ACTIVITY: Please report, as a single number, how many lines in the entries include the string "references".

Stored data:
◇ ◇ ◇

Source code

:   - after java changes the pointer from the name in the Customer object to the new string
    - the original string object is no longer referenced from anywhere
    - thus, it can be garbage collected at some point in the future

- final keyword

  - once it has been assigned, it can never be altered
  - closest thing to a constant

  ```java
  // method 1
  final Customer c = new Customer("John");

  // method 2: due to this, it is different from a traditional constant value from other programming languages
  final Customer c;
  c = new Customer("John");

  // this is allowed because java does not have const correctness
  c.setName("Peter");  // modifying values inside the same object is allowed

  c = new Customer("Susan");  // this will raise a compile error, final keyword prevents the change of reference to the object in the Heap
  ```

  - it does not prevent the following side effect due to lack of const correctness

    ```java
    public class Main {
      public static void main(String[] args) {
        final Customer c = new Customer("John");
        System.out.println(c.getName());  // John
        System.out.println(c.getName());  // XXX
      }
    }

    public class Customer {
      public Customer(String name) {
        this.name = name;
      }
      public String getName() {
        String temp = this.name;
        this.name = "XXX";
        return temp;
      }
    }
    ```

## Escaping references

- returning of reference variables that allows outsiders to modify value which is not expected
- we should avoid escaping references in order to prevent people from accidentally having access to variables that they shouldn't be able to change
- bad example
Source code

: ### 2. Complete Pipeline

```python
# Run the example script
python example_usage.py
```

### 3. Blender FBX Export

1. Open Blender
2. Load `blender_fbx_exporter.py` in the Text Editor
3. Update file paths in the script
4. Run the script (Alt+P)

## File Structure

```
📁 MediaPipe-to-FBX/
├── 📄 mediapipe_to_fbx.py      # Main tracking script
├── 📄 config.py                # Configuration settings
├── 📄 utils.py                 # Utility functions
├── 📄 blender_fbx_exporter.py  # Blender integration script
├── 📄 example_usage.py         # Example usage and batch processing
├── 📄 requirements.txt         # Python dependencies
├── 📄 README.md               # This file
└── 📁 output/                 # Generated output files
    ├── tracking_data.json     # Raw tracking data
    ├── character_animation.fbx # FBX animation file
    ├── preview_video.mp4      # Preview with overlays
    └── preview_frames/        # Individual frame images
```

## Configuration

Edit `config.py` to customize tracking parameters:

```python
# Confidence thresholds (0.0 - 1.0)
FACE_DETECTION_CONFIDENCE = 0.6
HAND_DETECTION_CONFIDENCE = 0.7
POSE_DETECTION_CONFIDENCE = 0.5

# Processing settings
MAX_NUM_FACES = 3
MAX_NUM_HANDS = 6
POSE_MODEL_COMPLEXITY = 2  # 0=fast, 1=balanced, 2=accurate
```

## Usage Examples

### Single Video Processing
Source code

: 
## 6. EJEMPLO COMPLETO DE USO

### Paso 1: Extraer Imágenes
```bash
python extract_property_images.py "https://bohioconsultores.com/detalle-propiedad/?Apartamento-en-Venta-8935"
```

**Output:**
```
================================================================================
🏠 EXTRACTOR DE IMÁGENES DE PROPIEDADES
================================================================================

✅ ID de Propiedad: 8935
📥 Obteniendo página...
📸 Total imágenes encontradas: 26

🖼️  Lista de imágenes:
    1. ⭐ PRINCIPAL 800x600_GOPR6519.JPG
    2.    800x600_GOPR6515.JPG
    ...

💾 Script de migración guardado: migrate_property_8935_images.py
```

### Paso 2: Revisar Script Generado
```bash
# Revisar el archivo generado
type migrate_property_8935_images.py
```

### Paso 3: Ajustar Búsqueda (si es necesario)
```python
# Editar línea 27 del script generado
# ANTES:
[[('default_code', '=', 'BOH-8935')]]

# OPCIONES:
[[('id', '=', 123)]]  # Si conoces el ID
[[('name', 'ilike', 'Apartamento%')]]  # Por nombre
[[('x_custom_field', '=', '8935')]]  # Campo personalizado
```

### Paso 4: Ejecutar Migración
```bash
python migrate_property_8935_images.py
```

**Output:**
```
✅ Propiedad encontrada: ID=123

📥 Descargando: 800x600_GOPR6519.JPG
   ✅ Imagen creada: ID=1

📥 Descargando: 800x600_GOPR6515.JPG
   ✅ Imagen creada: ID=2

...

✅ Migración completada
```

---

◇ ◇ ◇

ANSWER FOR THIS EXERCISE: 2